At the heart of the General Data Protection Regulation (GDPR), lie six fundamental principles for data controllers to follow when processing personal data. These include:
- Lawfulness, fairness, and transparency
- Purpose limitation
- Data minimisation
- Storage limitation
- Integrity and confidentiality
All six principles are subject to the overarching (sometimes called a 7th principle – accountability. For this paper we are going to consider the principle of purpose limitation.
Firstly, what is the Purpose Limitation principle?
The purpose limitation requirement has long been known as one of the cornerstones of data protection law. It was legislated for in the 1995 Data Protection Directive. Over thirty years later, it remains protected by Article 5(1)(b) as well as Article 6.4 of the GDPR.
The principle is twofold in its application. Firstly, data can only be collected for specified, explicit and legitimate purposes. Secondly, the data cannot be further processed in a manner that is incompatible with those purposes.
What does this mean for your organisation?
This ultimately requires controllers to be transparent in describing why they are collecting personal data and to only use the data for the described purpose. In practice, data controllers must be clear with individuals from the beginning about why they are collecting data and what they intend to do with it.

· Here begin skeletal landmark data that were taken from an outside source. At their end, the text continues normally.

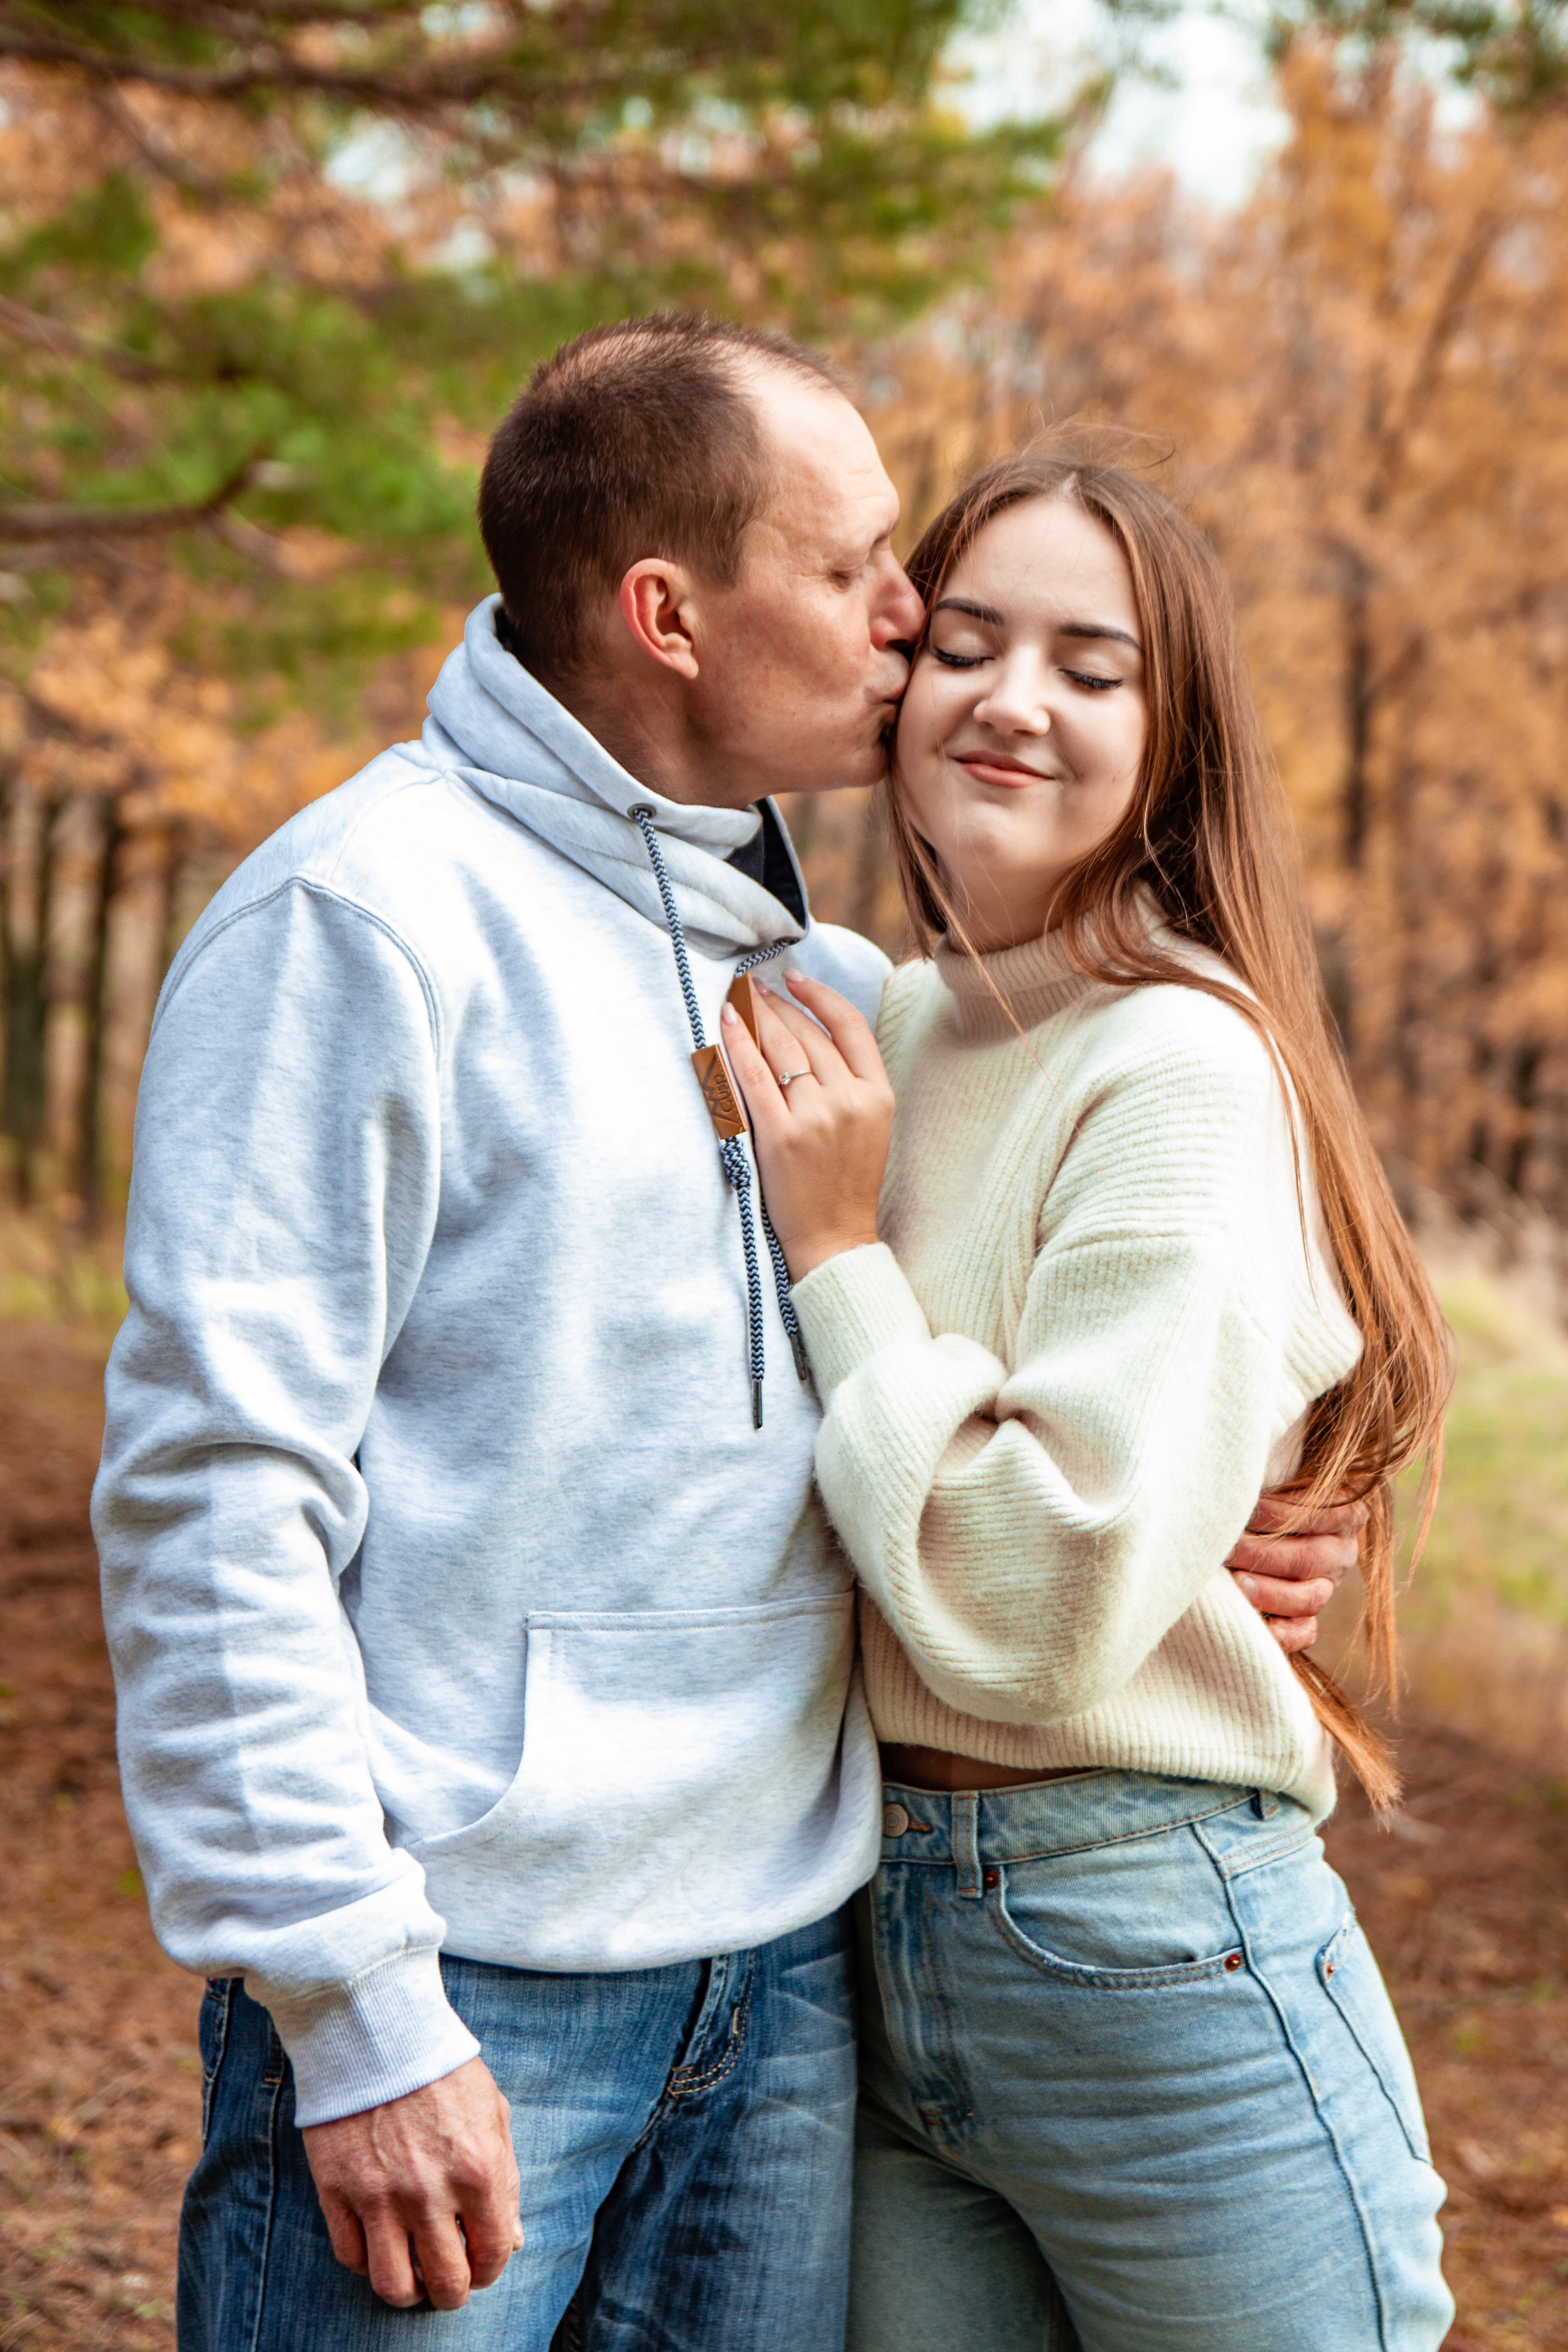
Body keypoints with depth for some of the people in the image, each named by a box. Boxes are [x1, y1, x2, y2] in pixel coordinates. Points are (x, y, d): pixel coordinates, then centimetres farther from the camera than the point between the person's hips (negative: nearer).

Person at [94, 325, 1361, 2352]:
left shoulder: (830, 983, 12)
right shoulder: (367, 917, -10)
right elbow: (214, 1487, -15)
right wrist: (355, 2010, -18)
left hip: (786, 1975, 7)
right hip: (458, 1987, -7)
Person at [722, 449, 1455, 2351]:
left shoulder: (1185, 1072, -14)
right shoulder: (869, 1031, 7)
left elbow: (1041, 1608, -21)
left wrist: (842, 1255, -14)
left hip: (1148, 1966, -6)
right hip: (869, 1946, 7)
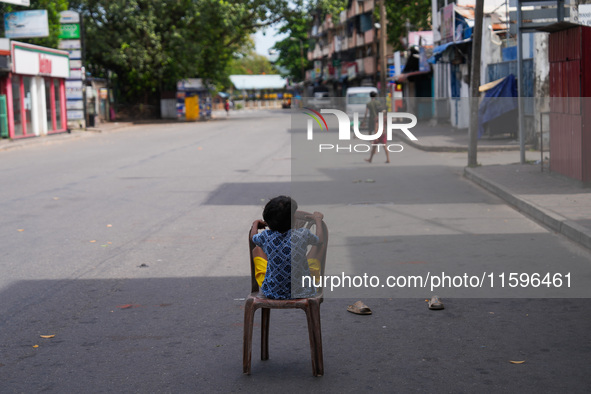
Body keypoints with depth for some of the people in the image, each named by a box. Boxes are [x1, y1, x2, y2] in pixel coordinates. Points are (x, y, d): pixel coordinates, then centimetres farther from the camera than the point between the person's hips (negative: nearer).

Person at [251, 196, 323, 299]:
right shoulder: (303, 234, -17)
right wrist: (318, 219, 28)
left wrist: (256, 224, 35)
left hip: (270, 292, 1)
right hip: (301, 292, -1)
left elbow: (253, 238, 12)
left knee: (257, 250, 24)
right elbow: (319, 240, 8)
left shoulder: (266, 236, -14)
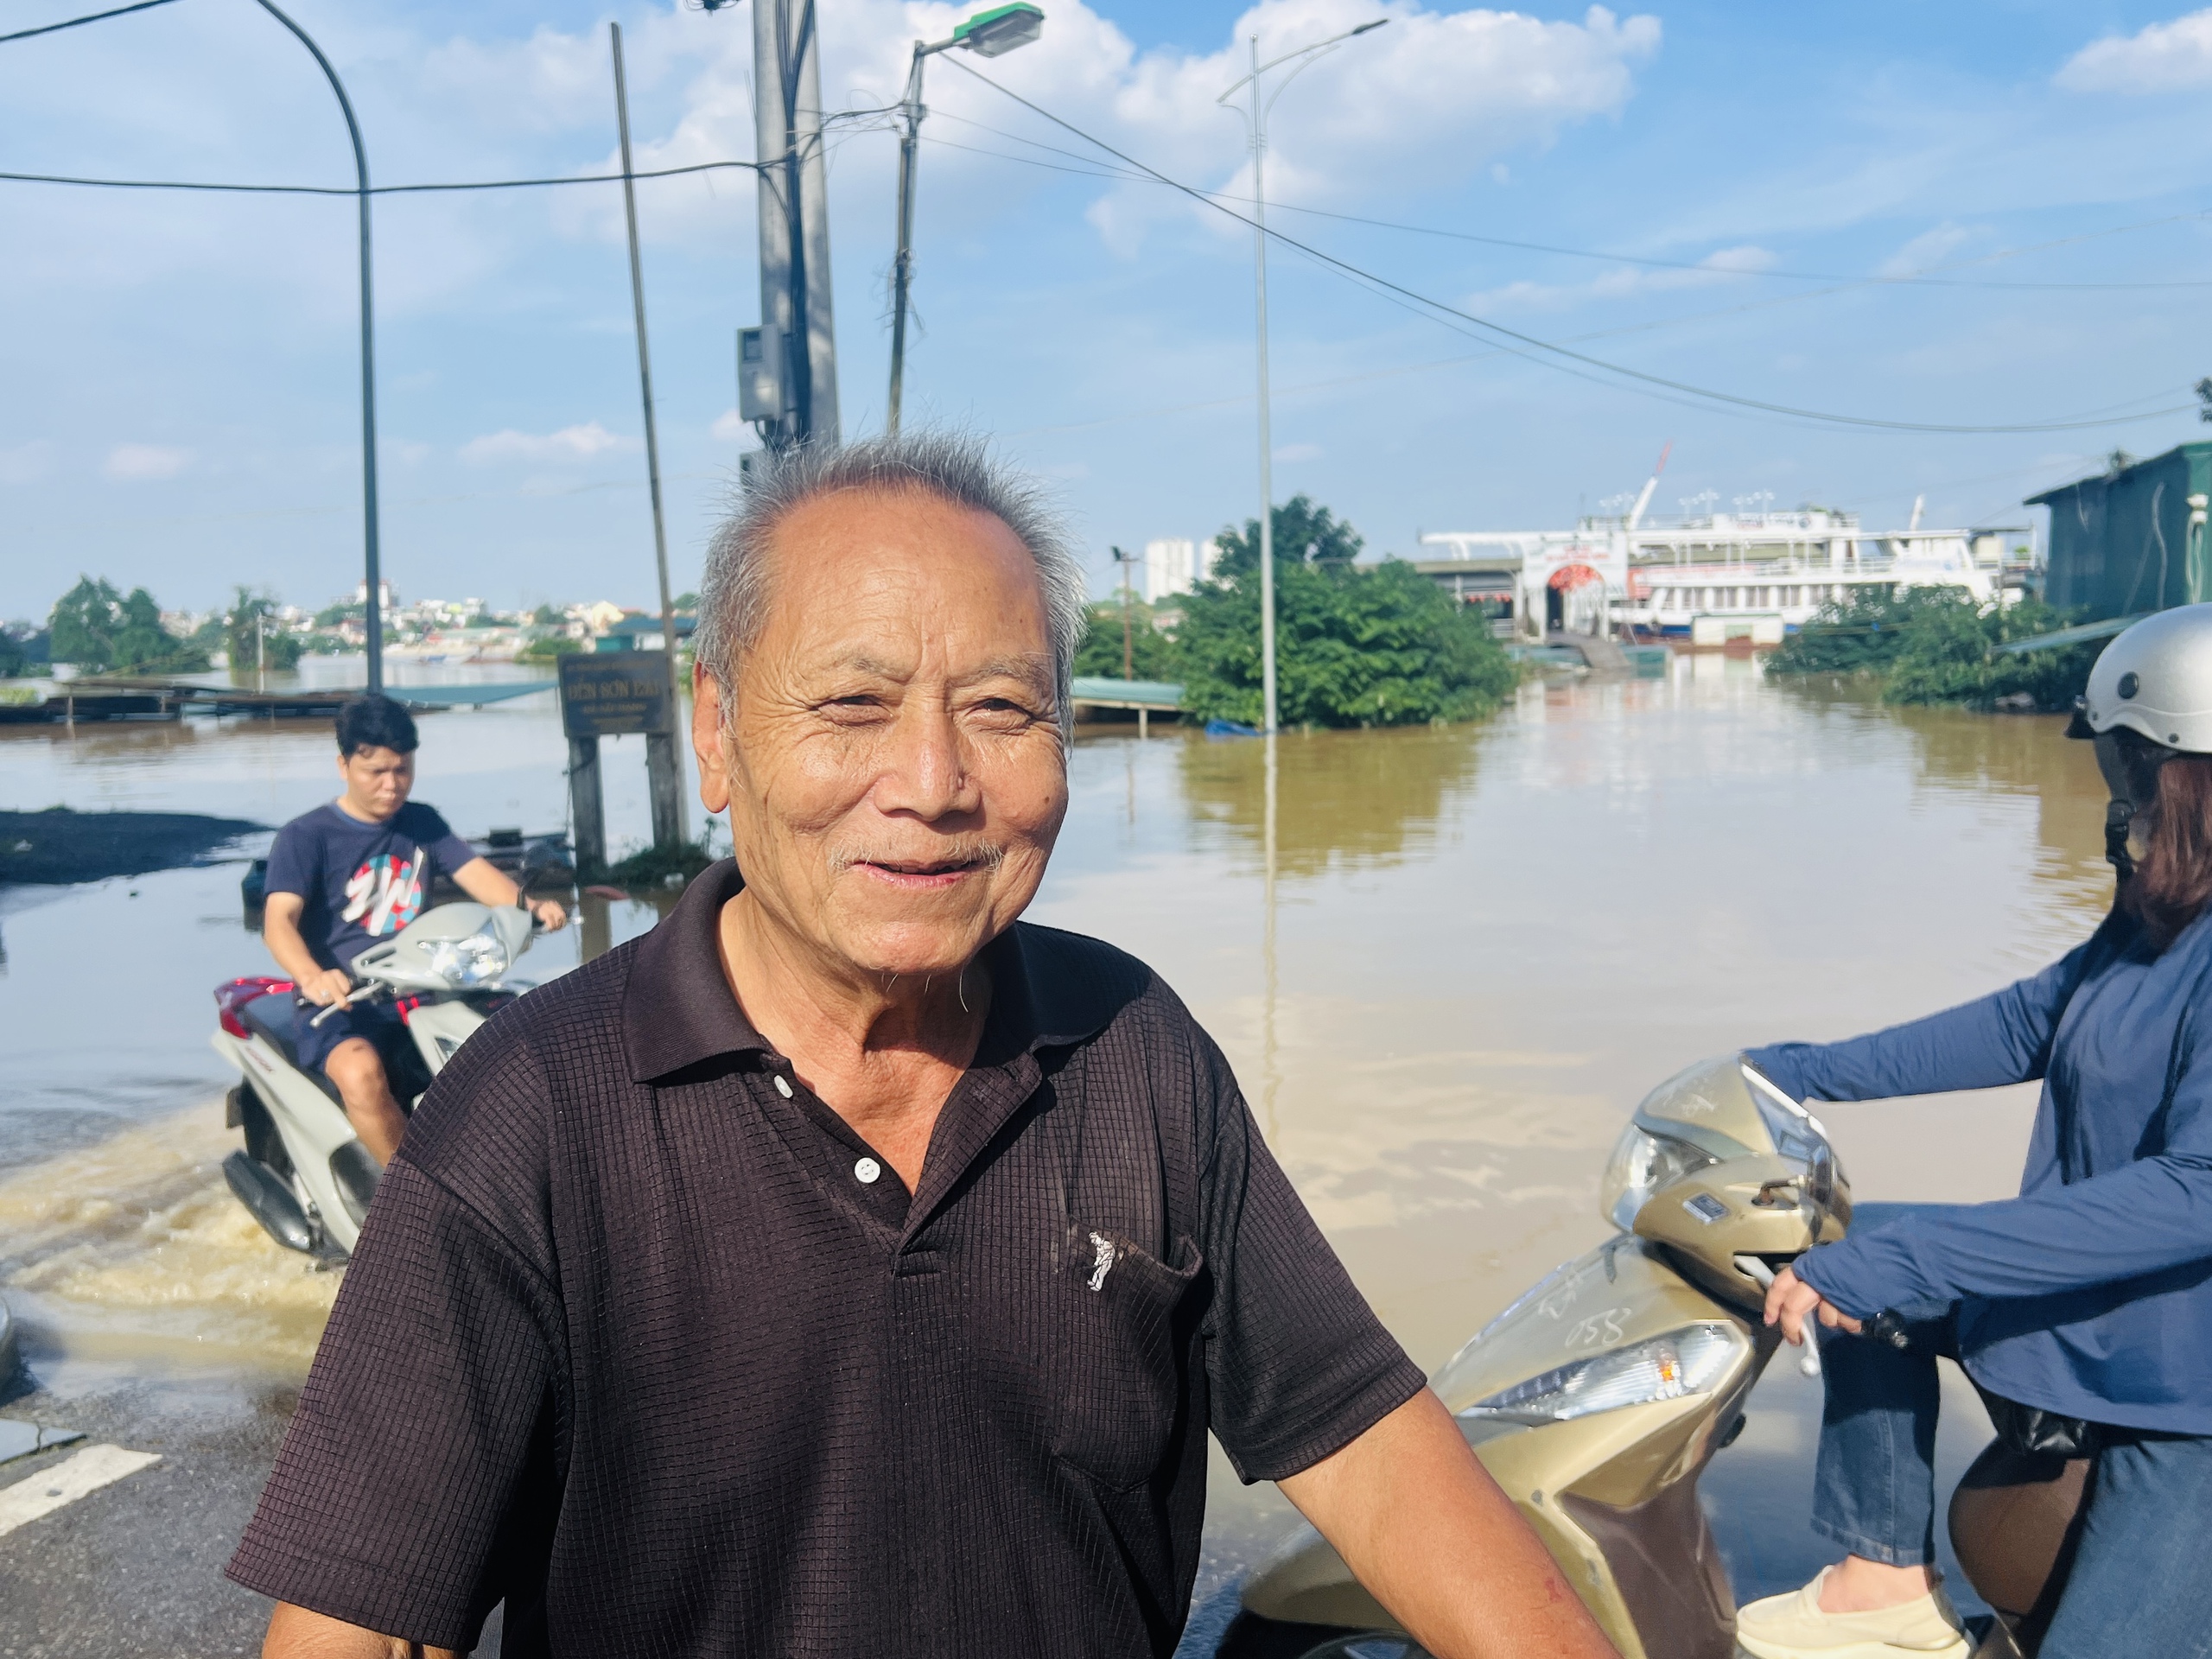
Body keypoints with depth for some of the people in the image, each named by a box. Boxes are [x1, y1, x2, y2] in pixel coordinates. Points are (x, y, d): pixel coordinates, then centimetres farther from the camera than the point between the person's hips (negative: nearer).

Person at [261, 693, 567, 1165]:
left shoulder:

There is no blanket ban on the use of information for purposes other than those for which it was collected. If the purpose changes, then the new purpose must be compatible with the original purpose. Additionally, Article 6(4) GDPR allows for personal data to be processed for a purpose other than for which the personal data have been collected where the data subject consents, or the processing is based on “a Union or Member State law which constitutes a necessary and proportionate measure in a democratic society…”.
What is a ‘compatible’ purpose?
Establishing a compatible purpose can be a difficult task. The first step a controller must take is to check whether the purpose fits into the pre-approved compatible purposes under Recital 50 of the GDPR. These include:
- Archiving activities in the public interest
- Scientific and historical purposes
If the new purpose falls outside of this list, then the controller must further examine the use of the data before proceeding. According to Article 6.4 GDPR, these are the factors which a data controller must consider when determining compatibility:
- Any link between the purposes for which the personal data have been collected and the purposes of the intended further processing.
- The context in which the personal data have been collected.
- The nature of the personal data (e.g., whether the data is related to criminal convictions).
- The possible consequences to the individual.
- The existence of appropriate safeguards.
The purpose limitation principle remains extremely important. It is closely linked with the principles of transparency and data minimisation, making it fundamental to building public trust.